Fees collected from subscribers, coupled with capital raising through new debt issues, allow Netflix to invest in content, either through in-house production or license agreements with content providers.
- Netflix is the top entertainment streaming service in the world with 193 million paying subscribers.
- Netflix is constantly negotiating new licensing deals with TV shows, networks and filmmakers.
- At the end of 2019, Netflix had $14.7 billion worth of licensed content on its books.
- Content that Netflix produced itself was worth $9.8 billion.
How Netflix Finances Its Content
To keep growing its subscriber base, Netflix is constantly negotiating new licensing deals with TV shows, networks and film producers, or investing in its own content production. Licensing content involves obtaining rights from the owners of a TV show or movie to stream the content through a service such as Netflix. A licensing agreement is established between the content owners and Netflix. Each agreement varies based upon the needs of both parties.
For example, the owner of a TV show could agree to allow Netflix to stream all seasons of its show for one, three or five years. The licensing agreement may limit Netflix to, or exclude it from, specified geographies. A British crime show might be available for online distribution everywhere globally except the U.K., the producer's home market. When the licensing agreement ends, both parties can negotiate a renewal, or Netflix could drop the show from its library if viewer interest doesn't warrant the cost.
A content owner may license programming to multiple streaming platforms, such as Hulu or Amazon Prime Video, making the licensing agreements between parties non-exclusive. Licensing agreements that are non-exclusive are generally less expensive to obtain because the non-exclusivity diminishes the content's value.
As competition continues to saturate the market, streaming service providers recognize the importance of exclusive content. Under an exclusive licensing agreement, the streaming distribution channel (sometimes referred to as a distribution window) is reserved for a single platform. Agreements can be for a set period or into perpetuity.
Exclusive licensing agreements are far more expensive compared with non-exclusive agreements, though they have the potential to drive greater subscriber numbers over time.
The Cost of the Content Business
Securing licensing agreements is one of the biggest expenses for Netflix. At the end of 2019, Netflix had $24.5 billion of content assets on its balance sheet, up from $20.1 billion the year before.
Of this, licensed content accounted for $14.7 billion in 2019 and $14.08 billion in 2018. The company is devoting more of its financial resources to developing its own TV programs and film.

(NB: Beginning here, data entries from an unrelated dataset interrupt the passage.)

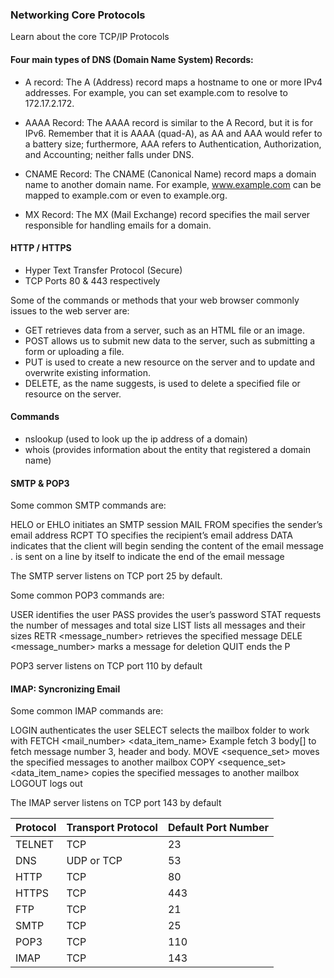 ### Networking Core Protocols
Learn about the core TCP/IP Protocols

#### Four main types of DNS (Domain Name System) Records:

- A record: The A (Address) record maps a hostname to one or more IPv4 addresses. For example, you can set example.com to resolve to 172.17.2.172.

- AAAA Record: The AAAA record is similar to the A Record, but it is for IPv6. Remember that it is AAAA (quad-A), as AA and AAA would refer to a battery size; furthermore, AAA refers to Authentication, Authorization, and Accounting; neither falls under DNS.

- CNAME Record: The CNAME (Canonical Name) record maps a domain name to another domain name. For example, www.example.com can be mapped to example.com or even to example.org.

- MX Record: The MX (Mail Exchange) record specifies the mail server responsible for handling emails for a domain.

#### HTTP / HTTPS

- Hyper Text Transfer Protocol (Secure)
- TCP Ports 80 & 443 respectively

Some of the commands or methods that your web browser commonly issues to the web server are:

- GET retrieves data from a server, such as an HTML file or an image.
- POST allows us to submit new data to the server, such as submitting a form or uploading a file.
- PUT is used to create a new resource on the server and to update and overwrite existing information.
- DELETE, as the name suggests, is used to delete a specified file or resource on the server.

#### Commands
- nslookup (used to look up the ip address of a domain)
- whois (provides information about the entity that registered a domain name)

#### SMTP & POP3

Some common SMTP commands are:

HELO or EHLO initiates an SMTP session
MAIL FROM specifies the sender’s email address
RCPT TO specifies the recipient’s email address
DATA indicates that the client will begin sending the content of the email message
. is sent on a line by itself to indicate the end of the email message

The SMTP server listens on TCP port 25 by default.

Some common POP3 commands are:

USER <username> identifies the user
PASS <password> provides the user’s password
STAT requests the number of messages and total size
LIST lists all messages and their sizes
RETR <message_number> retrieves the specified message
DELE <message_number> marks a message for deletion
QUIT ends the P

POP3 server listens on TCP port 110 by default

#### IMAP: Syncronizing Email

Some common IMAP commands are:

LOGIN <username> <password> authenticates the user
SELECT <mailbox> selects the mailbox folder to work with
FETCH <mail_number> <data_item_name> Example fetch 3 body[] to fetch message number 3, header and body.
MOVE <sequence_set> <mailbox> moves the specified messages to another mailbox
COPY <sequence_set> <data_item_name> copies the specified messages to another mailbox
LOGOUT logs out

The IMAP server listens on TCP port 143 by default

| Protocol | Transport Protocol | Default Port Number |
|----------|--------------------|----------------------|
| TELNET   | TCP                | 23                   |
| DNS      | UDP or TCP         | 53                   |
| HTTP     | TCP                | 80                   |
| HTTPS    | TCP                | 443                  |
| FTP      | TCP                | 21                   |
| SMTP     | TCP                | 25                   |
| POP3     | TCP                | 110                  |
| IMAP     | TCP                | 143                  |
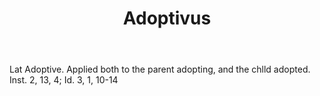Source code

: ---
title: Adoptivus
letter: A
permalink: "/definitions/bld-adoptivus.html"
body: Lat Adoptive. Applied both to the parent adopting, and the chlld adopted. Inst.
  2, 13, 4; Id. 3, 1, 10-14
published_at: '2018-07-07'
source: Black's Law Dictionary 2nd Ed (1910)
layout: post
---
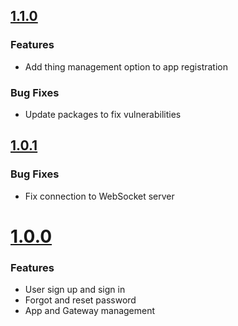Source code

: ## [1.1.0](https://github.com/CESARBR/knot-cloud-ui/compare/v1.0.1...v1.1.0)

### Features

- Add thing management option to app registration

### Bug Fixes

- Update packages to fix vulnerabilities

## [1.0.1](https://github.com/CESARBR/knot-cloud-ui/compare/v1.0.0...v1.0.1)

### Bug Fixes

- Fix connection to WebSocket server

# [1.0.0](https://github.com/CESARBR/knot-cloud-ui/compare/506ac18...v1.0.0)

### Features

- User sign up and sign in
- Forgot and reset password
- App and Gateway management
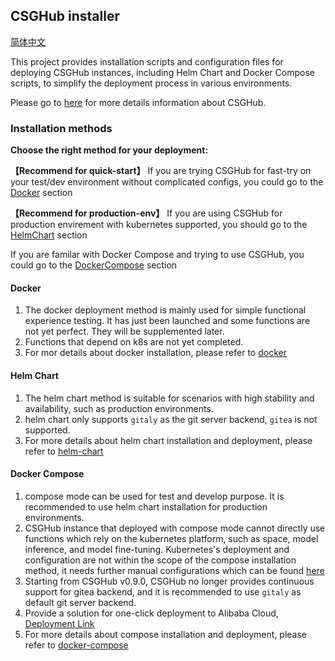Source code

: ## CSGHub installer

[简体中文](./docs/cn/csghub_installer.md)

This project provides installation scripts and configuration files for deploying CSGHub instances, including Helm Chart and Docker Compose scripts, to simplify the deployment process in various environments. 

Please go to [here](https://github.com/OpenCSGs/csghub) for more details information about CSGHub.

### Installation methods 

**Choose the right method for your deployment:**

**【Recommend for quick-start】** If you are trying CSGHub for fast-try on your test/dev environment without complicated configs, you could go to the [Docker](#docker) section

**【Recommend for production-env】** If you are using CSGHub for production envirement with kubernetes supported, you should go to the [HelmChart](#helm-chart) section

If you are familar with Docker Compose and trying to use CSGHub, you could go to the [DockerCompose](#docker-compose) section

#### Docker 
1. The docker deployment method is mainly used for simple functional experience testing. It has just been launched and some functions are not yet perfect. They will be supplemented later.
2. Functions that depend on k8s are not yet completed.
3. For mor details about docker installation, please refer to [docker](./docker/README.md)

#### Helm Chart
1. The helm chart method is suitable for scenarios with high stability and availability, such as production environments.
2. helm chart only supports `gitaly` as the git server backend,  `gitea` is not supported.
3. For more details about helm chart installation and deployment, please refer to [helm-chart](./helm-chart/README.md)

#### Docker Compose
1. compose mode can be used for test and develop purpose. It is recommended to use helm chart installation for production environments.
2. CSGHub instance that deployed with compose mode cannot directly use functions which rely on the kubernetes platform, such as space, model inference, and model fine-tuning. Kubernetes's deployment and configuration are not within the scope of the compose installation method, it needs further manual configurations which can be found [here](./docker-compose/csghub/README.md#configure-kubernetes)
3. Starting from CSGHub v0.9.0, CSGHub no longer provides continuous support for gitea backend, and it is recommended to use `gitaly` as default git server backend.
4. Provide a solution for one-click deployment to Alibaba Cloud, [Deployment Link](https://computenest.console.aliyun.com/service/instance/create/cn-hangzhou?type=user&ServiceId=service-712413c5c35c47b3a42c)
5. For more details about compose installation and deployment, please refer to [docker-compose](./docker-compose/csghub/README.md)
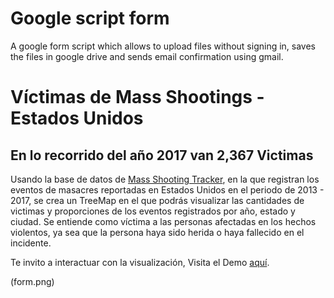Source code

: # Google script form
A google form script which allows to upload files without signing in, saves the files in google drive and sends email confirmation using gmail.

# Víctimas de Mass Shootings - Estados Unidos
## En lo recorrido del año 2017 van 2,367 Victimas

Usando la base de datos de [Mass Shooting Tracker](https://www.massshootingtracker.org/data), en la que registran los eventos de masacres reportadas en Estados Unidos en el periodo de 2013 - 2017, se crea un TreeMap en el que podrás visualizar las cantidades de victimas y proporciones de los eventos registrados por año, estado y ciudad.
Se entiende como víctima a las personas afectadas en los hechos violentos, ya sea que la persona haya sido herida o haya fallecido en el incidente.

Te invito a interactuar con la visualización, Visita el Demo [aquí](https://jairoruizsaenz.github.io/Relaciones-Peliculas/).

(form.png)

It had $9.8 billion in produced content in 2019, up from $6 billion in 2018.
The value of content Netflix held on its books at the end of 2019.
Examples of licensed content include second-run movies and shows such as Shameless from Showtime, How to Get Away with Murder from ABC, The Office from Universal and The Godfather from Paramount. Examples of Netflix-branded originals that are nonetheless licensed content include House of Cards from MRC, Orange is the New Black from Lionsgate and The Crown from Sony. Movies and shows that Neflix produced and owns include Stranger Things, Mind Hunter and The Irishman.
Netflix uses consumer data mining to determine which content viewers pay to see and relies heavily on this information to determine the total cost of each licensing agreement. The data is compiled to determine the expected hours of viewing each TV show or movie generates over the course of a licensing agreement—establishing a cost per hour viewed. It compares this metric to similar content arrangements, and it bases final pricing on exclusivity, as well as the time frame of the contract.